Momma is not happy. She opens her cavernous mouth, bares her teeth and emits a hissing sound that should haunt the nightmares of anyone who hears it forever more.

"Wow. She's angry. Keep your arms inside," says Nick, the national park ranger leading a trundling tram through the gloopy mess of the Florida Everglades.

Next to momma are four or five baby alligators, and she's prepared to protect them with everything she's got. Such parental devotion is rare among reptiles, but this is one of nature's great survivors. The crocodilians were around before the dinosaurs, and survived the catastrophic events of 65 million years ago that killed the dinosaurs off.

In all that time, alligators haven't changed all that much. But they're more than just the top of the food chain in these parts — they're the keystone species that the rest of the wildlife throngs around in this fragile, complex ecosystem.

Southern Florida is so exceptionally, unrelentingly flat that any depression or elevation becomes a big deal. It can only be called 'land' in the most dubious terms, as the Everglades is a giant river — albeit one that flows so imperceptibly slowly that it's often erroneously billed as a swamp.

During the wet season, the deluges fill the lakes of central Florida, and the water goes where gravity sends it. But the slope gradient is so feeble — the elevation drops just 18ft in over 100 miles from Lake Okeechobee to the sea — that the water takes months to drain.

Yet, given the near absence of rain during the dry season, the slumbering river parches itself into a virtual prairie. Sandbar islands dry out first, and that means the seeds dropped on them by migrating birds have a better chance of growing. These become the hammocks of mahogany and other tropical hardwood trees dotting the otherwise sheet-flat landscape.

It stands to reason the lowest-lying areas lose the water last, and this is where the alligators come in. They dig out gator holes with excavational swishes of their thundering, weaponised tails. Hence when the rest of the Everglades is parched, all life comes to these last remaining pools. The birds need the water to drink and the fish to eat, while the fish need the birds and alligators to disturb the water enough to preserve their oxygen supply.

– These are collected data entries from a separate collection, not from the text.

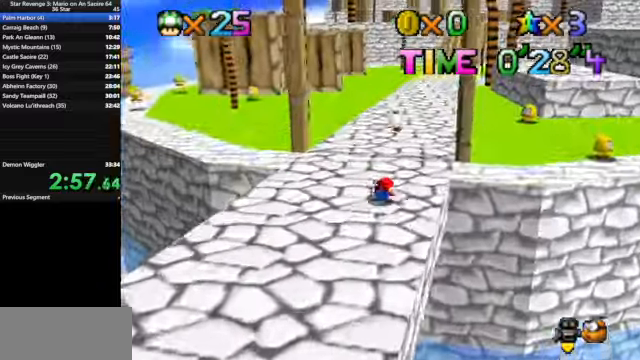
{"buttons": [], "left_stick": "up", "events": [[33, "A", "down"], [133, "A", "up"]]}
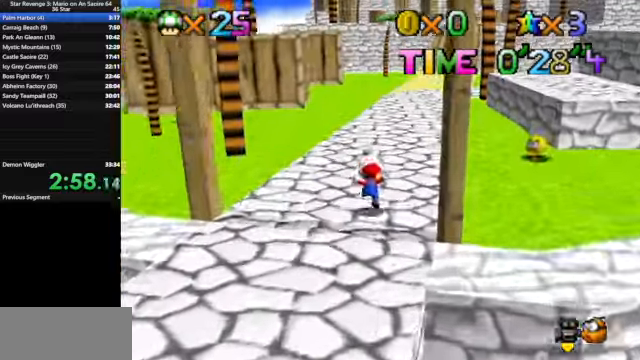
{"buttons": [], "left_stick": "up", "events": [[133, "A", "down"], [133, "B", "down"], [233, "A", "up"], [233, "B", "up"]]}
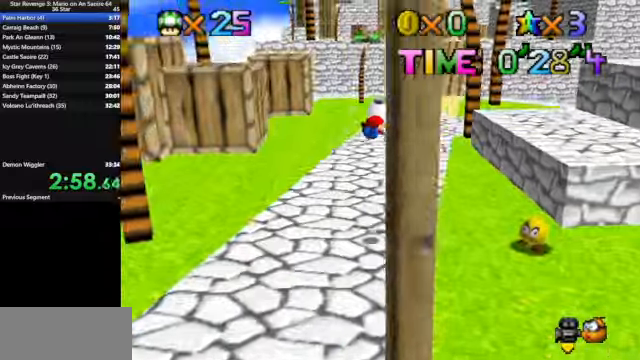
{"buttons": [], "left_stick": "up", "events": []}
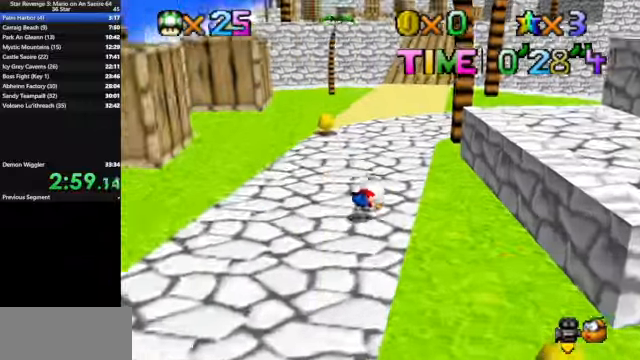
{"buttons": [], "left_stick": "up", "events": [[33, "A", "down"], [100, "A", "up"], [166, "A", "down"], [266, "A", "up"], [300, "left_stick", "center"], [433, "left_stick", "up"]]}
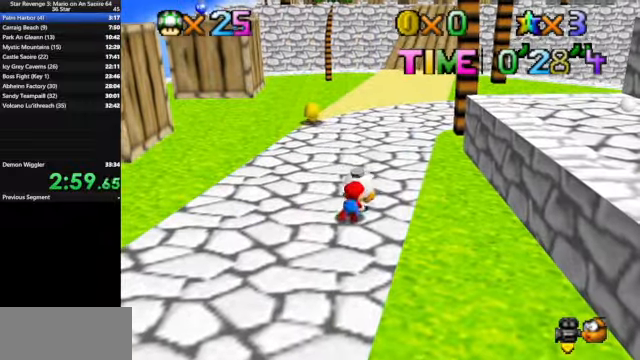
{"buttons": [], "left_stick": "up", "events": []}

These congregations make for remarkable viewing — with sunny, relatively chilly winter days being prime time to see the creatures of the Everglades gather in one place. Unfortunately, not all of the Everglades' inhabitants belong there. "There are 367 invasive and exotic species living here," says Nick. "And humans are at fault for bringing them in."

Of these, by far the most notorious is the Burmese python, which is the apex predator in its Southeast Asian homeland and has nothing that'll treat it as prey in Florida. "Around 98% of the mammals in the Everglades have gone," Nick explains. "And the python is the suspected culprit."

In the 1980s and '90s, Americans bought all manner of exotic species from pet stores. Then they released them into the wild when they could no longer be bothered to look after them. This happened all over the country, but cold winters further north prevented breeding populations from establishing themselves. But the Gulf Stream creates a pseudo-tropical climate in subtropical South Florida.

"Anything you can buy in a pet store can survive here," says Nick. "Unfortunately, pythons quickly grow very large. They're great pets for roughly a year, then they start to urinate and defecate like a horse. Zoos stopped taking unwanted pythons in, so people started releasing them in the Everglades. Now there's a breeding population, and we've found full-grown deer and extremely endangered Florida panthers inside the ones we've captured and cut open."

But whatever havoc the pythons wreak, they're not going to cause as much damage as humans have. Heavy development along Southern Florida's east coast has changed the way the Everglades flows. And the more that's done to protect Miami, Fort Lauderdale and Palm Beach from rising sea levels, the worse it gets.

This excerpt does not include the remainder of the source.